Lettre ouverte à mon frère Kémi SEBA
Cher frère,
C’est avec un grand plaisir que je t’écris cette lettre, suite à ton appel à la mobilisation générale contre le franc CFA, le 16 septembre 2017. Je ne suis pas un économiste, ni un surdoué des questions monétaires et financières. Mais, lorsque je constate la gestion catastrophique des ressources de mon pays le Tchad, lorsque j'observe le népotisme qui le gangrène, lorsque je vois cette mainmise clanique et familiale sur la quasi-totalité de l’administration tchadienne ; je ne peux que te conseiller de lire le récent rapport de l'ONG Internationale SWISSAID publié en juin 2017 et intitulé : « Le Tchad SA ». Ainsi que le rapport d’Amnesty International publié aujourd’hui même, 14 septembre 2017, intitulé « Entre récession et répression. Le coût élevé de la dissidence au Tchad ».

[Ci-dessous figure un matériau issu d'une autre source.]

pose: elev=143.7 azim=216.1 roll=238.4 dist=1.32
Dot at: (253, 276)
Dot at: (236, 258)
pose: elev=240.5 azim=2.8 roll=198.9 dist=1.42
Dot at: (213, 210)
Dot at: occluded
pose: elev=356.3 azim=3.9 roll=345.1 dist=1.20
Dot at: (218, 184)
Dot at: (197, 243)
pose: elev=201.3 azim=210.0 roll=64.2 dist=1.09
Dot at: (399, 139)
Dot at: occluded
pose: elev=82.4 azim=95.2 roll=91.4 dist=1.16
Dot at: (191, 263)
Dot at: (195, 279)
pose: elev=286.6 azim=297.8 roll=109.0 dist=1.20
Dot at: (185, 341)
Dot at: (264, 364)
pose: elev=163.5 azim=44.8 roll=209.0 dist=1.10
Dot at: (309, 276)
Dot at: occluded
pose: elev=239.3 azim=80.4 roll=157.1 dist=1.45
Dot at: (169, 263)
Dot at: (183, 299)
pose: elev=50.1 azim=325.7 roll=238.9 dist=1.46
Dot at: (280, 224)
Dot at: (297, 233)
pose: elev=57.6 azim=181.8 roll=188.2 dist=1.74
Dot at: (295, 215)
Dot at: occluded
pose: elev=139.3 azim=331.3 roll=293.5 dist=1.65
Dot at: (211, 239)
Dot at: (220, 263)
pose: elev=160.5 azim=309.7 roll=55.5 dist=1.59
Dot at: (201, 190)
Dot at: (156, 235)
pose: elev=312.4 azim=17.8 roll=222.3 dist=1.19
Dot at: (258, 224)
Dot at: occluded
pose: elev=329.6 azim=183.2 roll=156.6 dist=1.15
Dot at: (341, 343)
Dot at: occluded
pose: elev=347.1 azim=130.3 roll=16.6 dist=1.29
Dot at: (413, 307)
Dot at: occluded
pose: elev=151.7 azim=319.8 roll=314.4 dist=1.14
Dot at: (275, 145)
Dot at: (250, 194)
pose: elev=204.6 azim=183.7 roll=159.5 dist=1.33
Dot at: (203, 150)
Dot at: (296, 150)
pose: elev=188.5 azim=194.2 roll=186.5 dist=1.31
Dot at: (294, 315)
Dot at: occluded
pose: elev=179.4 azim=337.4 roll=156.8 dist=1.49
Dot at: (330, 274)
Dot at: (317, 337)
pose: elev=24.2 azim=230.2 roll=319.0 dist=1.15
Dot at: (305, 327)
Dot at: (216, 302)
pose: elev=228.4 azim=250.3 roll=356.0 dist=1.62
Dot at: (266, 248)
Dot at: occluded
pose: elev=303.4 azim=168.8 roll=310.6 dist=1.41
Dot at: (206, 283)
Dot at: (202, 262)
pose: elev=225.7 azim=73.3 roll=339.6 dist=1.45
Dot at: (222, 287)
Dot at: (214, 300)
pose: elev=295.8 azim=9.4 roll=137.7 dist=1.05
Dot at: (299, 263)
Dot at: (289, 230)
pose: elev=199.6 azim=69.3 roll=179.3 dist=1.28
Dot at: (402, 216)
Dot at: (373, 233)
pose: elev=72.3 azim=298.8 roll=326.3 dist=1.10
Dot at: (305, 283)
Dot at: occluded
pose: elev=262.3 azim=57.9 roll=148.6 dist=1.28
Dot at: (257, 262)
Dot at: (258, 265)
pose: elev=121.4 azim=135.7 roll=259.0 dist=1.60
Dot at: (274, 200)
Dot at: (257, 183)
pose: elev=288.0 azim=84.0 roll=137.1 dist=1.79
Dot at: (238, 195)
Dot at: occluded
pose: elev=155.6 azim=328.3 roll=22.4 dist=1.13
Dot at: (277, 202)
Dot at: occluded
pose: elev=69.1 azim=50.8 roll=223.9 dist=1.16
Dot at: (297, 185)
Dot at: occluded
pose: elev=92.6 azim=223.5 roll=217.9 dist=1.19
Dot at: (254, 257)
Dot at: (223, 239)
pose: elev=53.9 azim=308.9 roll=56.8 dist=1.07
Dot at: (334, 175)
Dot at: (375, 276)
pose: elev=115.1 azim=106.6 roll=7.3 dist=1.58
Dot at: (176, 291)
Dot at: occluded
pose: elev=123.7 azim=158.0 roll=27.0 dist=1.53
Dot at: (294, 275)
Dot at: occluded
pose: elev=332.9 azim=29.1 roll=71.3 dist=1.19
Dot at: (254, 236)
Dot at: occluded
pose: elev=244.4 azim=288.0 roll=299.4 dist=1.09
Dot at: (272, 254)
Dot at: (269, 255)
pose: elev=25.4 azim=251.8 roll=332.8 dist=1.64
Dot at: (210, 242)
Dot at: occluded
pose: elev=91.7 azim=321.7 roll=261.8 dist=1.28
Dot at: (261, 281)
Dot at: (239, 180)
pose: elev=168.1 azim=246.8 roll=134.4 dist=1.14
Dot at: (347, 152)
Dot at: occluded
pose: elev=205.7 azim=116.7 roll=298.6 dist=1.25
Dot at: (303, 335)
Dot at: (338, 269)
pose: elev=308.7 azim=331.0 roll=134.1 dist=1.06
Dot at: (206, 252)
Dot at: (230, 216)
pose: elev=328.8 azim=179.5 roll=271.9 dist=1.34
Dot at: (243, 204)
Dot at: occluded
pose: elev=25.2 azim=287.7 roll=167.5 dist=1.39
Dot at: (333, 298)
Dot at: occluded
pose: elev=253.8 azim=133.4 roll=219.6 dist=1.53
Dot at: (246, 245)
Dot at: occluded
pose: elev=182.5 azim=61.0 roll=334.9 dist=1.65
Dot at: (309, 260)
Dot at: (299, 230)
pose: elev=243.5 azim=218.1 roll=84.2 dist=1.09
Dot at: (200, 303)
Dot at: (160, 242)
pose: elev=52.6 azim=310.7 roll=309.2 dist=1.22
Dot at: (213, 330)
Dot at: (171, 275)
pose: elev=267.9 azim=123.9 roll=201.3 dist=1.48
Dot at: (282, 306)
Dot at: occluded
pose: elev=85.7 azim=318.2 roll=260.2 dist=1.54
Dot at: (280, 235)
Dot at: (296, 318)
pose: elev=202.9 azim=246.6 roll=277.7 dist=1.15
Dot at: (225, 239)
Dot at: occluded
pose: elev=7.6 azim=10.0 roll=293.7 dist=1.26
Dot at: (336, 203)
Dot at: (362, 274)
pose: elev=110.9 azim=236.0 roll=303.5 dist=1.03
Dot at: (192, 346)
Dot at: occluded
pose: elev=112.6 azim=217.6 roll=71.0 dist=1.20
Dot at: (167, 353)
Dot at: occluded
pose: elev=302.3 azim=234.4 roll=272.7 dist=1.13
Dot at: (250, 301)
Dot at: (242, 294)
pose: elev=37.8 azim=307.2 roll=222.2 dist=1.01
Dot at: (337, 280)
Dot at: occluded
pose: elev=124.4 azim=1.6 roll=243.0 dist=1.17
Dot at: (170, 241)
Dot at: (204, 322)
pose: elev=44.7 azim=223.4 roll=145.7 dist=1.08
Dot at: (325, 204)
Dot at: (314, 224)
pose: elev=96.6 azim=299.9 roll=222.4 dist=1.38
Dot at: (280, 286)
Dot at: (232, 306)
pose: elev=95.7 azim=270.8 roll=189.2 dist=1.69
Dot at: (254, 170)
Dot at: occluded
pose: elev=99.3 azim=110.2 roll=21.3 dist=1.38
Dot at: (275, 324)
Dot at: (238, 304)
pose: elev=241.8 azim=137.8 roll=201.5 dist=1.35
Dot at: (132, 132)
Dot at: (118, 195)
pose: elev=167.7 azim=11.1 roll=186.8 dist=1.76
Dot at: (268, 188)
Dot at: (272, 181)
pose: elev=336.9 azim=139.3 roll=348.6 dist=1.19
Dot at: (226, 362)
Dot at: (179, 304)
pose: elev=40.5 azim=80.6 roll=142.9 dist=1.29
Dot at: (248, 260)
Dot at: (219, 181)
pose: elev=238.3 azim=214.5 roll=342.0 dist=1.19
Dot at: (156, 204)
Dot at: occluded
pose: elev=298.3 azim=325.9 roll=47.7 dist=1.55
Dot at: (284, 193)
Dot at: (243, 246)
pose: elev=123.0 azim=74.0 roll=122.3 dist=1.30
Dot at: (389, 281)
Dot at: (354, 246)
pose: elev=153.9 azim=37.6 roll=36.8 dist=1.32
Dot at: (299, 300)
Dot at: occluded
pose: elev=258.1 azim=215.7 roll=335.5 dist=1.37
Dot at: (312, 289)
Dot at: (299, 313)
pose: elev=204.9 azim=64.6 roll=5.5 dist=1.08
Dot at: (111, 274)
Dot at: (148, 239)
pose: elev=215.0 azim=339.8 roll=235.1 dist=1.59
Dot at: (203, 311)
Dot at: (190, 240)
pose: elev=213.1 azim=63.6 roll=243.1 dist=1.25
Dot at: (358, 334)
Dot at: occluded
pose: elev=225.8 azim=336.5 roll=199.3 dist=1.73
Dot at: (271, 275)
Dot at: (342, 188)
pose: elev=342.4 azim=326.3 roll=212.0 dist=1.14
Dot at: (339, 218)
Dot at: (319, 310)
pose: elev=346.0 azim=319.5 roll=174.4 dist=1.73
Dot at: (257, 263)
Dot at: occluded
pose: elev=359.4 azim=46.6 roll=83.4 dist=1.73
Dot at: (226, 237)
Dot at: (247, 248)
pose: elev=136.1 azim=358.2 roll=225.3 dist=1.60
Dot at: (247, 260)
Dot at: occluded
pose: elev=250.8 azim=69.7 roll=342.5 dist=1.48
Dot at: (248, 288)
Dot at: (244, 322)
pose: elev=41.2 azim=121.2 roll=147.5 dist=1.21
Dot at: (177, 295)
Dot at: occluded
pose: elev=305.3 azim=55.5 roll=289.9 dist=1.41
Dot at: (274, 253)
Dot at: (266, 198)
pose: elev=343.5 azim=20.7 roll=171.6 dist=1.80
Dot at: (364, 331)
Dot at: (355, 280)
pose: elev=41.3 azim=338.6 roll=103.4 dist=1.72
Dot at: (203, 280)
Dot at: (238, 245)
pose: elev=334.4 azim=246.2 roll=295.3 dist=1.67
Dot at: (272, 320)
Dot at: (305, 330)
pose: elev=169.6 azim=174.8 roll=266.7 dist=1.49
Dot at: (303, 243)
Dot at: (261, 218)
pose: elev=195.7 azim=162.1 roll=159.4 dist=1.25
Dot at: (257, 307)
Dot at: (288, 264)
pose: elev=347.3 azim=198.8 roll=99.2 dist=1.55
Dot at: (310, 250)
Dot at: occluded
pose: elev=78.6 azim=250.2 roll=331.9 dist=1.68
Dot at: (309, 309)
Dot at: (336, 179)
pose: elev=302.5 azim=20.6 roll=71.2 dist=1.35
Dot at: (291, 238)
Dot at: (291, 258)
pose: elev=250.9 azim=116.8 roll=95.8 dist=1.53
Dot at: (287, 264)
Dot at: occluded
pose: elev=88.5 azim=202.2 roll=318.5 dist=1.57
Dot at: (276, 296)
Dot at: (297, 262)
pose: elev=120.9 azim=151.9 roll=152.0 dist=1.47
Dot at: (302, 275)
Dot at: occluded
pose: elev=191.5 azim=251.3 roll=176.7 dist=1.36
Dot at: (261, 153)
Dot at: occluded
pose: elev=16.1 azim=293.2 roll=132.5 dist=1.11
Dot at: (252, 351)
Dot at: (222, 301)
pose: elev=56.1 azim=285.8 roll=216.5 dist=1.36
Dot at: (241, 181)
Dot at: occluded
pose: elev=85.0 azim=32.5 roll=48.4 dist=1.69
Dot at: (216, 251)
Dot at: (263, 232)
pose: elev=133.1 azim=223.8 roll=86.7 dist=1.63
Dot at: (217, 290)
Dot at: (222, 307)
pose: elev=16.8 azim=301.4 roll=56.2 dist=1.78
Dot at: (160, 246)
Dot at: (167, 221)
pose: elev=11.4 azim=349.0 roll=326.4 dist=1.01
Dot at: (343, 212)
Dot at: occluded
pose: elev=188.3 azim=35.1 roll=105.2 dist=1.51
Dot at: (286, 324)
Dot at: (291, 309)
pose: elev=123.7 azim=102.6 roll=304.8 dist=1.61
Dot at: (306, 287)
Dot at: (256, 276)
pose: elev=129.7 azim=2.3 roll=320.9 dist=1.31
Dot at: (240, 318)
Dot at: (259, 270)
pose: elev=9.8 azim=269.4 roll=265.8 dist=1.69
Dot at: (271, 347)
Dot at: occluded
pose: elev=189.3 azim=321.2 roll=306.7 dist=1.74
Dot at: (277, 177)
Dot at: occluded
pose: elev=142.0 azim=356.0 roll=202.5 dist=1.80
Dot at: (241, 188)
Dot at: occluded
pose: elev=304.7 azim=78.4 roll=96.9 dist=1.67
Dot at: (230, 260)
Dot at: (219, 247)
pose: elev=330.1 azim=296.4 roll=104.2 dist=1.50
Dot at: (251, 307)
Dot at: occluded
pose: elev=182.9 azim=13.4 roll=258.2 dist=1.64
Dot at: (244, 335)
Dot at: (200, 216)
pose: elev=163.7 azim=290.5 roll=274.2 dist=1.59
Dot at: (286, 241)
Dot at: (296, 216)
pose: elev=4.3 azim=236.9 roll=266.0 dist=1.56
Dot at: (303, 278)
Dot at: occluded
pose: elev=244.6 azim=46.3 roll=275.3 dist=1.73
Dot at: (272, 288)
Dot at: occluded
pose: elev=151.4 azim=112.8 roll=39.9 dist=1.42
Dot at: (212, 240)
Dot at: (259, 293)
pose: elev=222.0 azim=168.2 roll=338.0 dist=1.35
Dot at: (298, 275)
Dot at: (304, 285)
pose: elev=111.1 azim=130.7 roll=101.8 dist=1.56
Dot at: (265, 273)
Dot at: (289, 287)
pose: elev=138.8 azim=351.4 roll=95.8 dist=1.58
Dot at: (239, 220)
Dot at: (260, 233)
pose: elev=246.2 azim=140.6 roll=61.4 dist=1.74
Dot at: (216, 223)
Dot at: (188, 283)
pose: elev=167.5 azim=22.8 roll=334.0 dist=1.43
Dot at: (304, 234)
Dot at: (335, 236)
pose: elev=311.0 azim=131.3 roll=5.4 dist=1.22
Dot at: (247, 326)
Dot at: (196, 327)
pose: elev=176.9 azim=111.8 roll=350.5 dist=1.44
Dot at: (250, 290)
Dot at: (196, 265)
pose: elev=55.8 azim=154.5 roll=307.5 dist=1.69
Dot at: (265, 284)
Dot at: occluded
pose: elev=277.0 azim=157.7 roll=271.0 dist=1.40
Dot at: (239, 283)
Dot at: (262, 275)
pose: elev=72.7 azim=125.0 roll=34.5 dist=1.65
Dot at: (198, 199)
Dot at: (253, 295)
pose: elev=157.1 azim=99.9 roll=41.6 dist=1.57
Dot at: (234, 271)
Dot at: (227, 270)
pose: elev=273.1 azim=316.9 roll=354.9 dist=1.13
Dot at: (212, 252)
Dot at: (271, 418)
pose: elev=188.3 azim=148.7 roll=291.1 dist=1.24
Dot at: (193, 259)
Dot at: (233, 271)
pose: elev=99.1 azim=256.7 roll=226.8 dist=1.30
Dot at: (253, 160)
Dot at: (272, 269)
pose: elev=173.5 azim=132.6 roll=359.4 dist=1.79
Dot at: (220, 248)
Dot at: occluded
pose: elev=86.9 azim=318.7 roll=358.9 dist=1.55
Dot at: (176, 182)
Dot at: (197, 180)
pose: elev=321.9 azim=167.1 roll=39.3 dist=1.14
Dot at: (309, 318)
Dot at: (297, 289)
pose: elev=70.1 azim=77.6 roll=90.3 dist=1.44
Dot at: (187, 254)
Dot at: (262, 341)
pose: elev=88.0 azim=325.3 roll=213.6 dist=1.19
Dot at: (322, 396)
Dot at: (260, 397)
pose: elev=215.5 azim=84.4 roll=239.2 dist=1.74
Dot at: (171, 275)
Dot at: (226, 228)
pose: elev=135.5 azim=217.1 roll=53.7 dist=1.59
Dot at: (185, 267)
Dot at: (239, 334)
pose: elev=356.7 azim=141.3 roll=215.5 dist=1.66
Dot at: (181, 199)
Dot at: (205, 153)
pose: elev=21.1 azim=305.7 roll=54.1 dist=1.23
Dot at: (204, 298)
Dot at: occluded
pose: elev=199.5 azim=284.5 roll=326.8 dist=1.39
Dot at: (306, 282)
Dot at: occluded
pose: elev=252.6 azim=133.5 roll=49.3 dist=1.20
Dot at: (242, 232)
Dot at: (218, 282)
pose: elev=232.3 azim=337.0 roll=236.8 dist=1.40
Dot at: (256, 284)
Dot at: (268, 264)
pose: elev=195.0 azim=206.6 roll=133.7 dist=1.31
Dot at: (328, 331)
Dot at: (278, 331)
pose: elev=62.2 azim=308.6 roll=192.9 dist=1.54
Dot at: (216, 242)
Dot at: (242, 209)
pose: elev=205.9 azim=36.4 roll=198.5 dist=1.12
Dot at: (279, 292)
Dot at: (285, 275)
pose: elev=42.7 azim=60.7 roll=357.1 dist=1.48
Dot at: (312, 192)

Dès lors, je me pose les questions suivantes : Qui mettra en place l’organe chargé de créer la nouvelle monnaie africaine ? Qui aura la légitimité d’organiser les réunions préliminaires ? Qui seront les participants ? Qui sera à la tête de cet organe ? Comment s’organisera son contrôle ?
Je n’ai pas la réponse à ces questions, mais je suppose que les actuels dirigeants auront leur mot à dire au vu de leur expérience et longévité au pouvoir. Car, je te rappelle que pour l’Afrique Centrale avec les 5 pays producteurs de pétrole : Tchad : Idriss DEBY ITNO = 28 ans au pouvoir; Congo : Denis Sassou-Nguesso, 13+20 = 33 ans; Cameroun : Paul Biya, 34 ans ; Guinée Équatoriale : Teodoro Obiang Nguema Mbasogo, 38 ans; Gabon : Famille Bongo, 50 ans (un demi-siècle !).
Les banques de la CEMAC (Communauté économique et monétaire de l’Afrique centrale) font face à un déficit de trésorerie sans précédent. Et c’est nous, populations de ces pays qui souffrons de cette situation. Dans nos pays où l'expression « alternance politique » peut être assimilée à une tentative de coup d’État. Où la corruption de nos élites ruine tout espoir de développement. Où les polices politiques veillent en permanence et répriment avec violence toutes contestations.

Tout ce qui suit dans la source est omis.